Can you write out the rows from the start through the line containing "family: Bignoniaceae", substituting "catalog number" for "catalogue / barcode" and leaving everything else unchanged?

- - - - - - -

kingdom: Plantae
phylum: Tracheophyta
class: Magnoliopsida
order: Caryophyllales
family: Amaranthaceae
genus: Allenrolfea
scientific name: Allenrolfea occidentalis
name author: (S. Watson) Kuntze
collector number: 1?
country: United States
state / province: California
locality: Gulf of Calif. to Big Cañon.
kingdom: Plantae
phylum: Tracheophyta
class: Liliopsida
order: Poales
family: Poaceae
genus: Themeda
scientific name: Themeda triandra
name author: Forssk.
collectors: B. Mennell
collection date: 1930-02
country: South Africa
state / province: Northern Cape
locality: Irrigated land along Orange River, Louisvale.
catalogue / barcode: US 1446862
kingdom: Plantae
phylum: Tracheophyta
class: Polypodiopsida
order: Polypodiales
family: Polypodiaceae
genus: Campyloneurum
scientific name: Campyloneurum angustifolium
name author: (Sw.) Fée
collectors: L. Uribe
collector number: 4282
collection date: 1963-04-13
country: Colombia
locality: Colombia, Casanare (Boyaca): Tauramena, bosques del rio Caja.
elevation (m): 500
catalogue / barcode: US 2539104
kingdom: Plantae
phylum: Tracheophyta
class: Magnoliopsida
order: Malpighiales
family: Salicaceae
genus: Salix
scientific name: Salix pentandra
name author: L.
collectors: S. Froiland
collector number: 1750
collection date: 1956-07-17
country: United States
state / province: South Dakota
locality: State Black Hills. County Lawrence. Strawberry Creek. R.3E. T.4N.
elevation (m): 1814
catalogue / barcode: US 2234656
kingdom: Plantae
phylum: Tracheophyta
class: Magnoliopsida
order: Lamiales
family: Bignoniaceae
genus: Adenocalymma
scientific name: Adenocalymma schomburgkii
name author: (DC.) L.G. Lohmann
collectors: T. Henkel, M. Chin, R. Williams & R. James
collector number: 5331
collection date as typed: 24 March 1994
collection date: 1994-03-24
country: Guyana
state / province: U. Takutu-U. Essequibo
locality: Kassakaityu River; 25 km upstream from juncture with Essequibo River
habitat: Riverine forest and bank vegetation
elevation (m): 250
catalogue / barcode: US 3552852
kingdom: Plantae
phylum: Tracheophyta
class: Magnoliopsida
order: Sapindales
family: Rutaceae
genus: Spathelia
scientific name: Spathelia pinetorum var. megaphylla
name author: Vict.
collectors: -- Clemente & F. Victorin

- - - - - - -

* Expected answer *
kingdom: Plantae
phylum: Tracheophyta
class: Magnoliopsida
order: Caryophyllales
family: Amaranthaceae
genus: Allenrolfea
scientific name: Allenrolfea occidentalis
name author: (S. Watson) Kuntze
collector number: 1?
country: United States
state / province: California
locality: Gulf of Calif. to Big Cañon.
kingdom: Plantae
phylum: Tracheophyta
class: Liliopsida
order: Poales
family: Poaceae
genus: Themeda
scientific name: Themeda triandra
name author: Forssk.
collectors: B. Mennell
collection date: 1930-02
country: South Africa
state / province: Northern Cape
locality: Irrigated land along Orange River, Louisvale.
catalog number: US 1446862
kingdom: Plantae
phylum: Tracheophyta
class: Polypodiopsida
order: Polypodiales
family: Polypodiaceae
genus: Campyloneurum
scientific name: Campyloneurum angustifolium
name author: (Sw.) Fée
collectors: L. Uribe
collector number: 4282
collection date: 1963-04-13
country: Colombia
locality: Colombia, Casanare (Boyaca): Tauramena, bosques del rio Caja.
elevation (m): 500
catalog number: US 2539104
kingdom: Plantae
phylum: Tracheophyta
class: Magnoliopsida
order: Malpighiales
family: Salicaceae
genus: Salix
scientific name: Salix pentandra
name author: L.
collectors: S. Froiland
collector number: 1750
collection date: 1956-07-17
country: United States
state / province: South Dakota
locality: State Black Hills. County Lawrence. Strawberry Creek. R.3E. T.4N.
elevation (m): 1814
catalog number: US 2234656
kingdom: Plantae
phylum: Tracheophyta
class: Magnoliopsida
order: Lamiales
family: Bignoniaceae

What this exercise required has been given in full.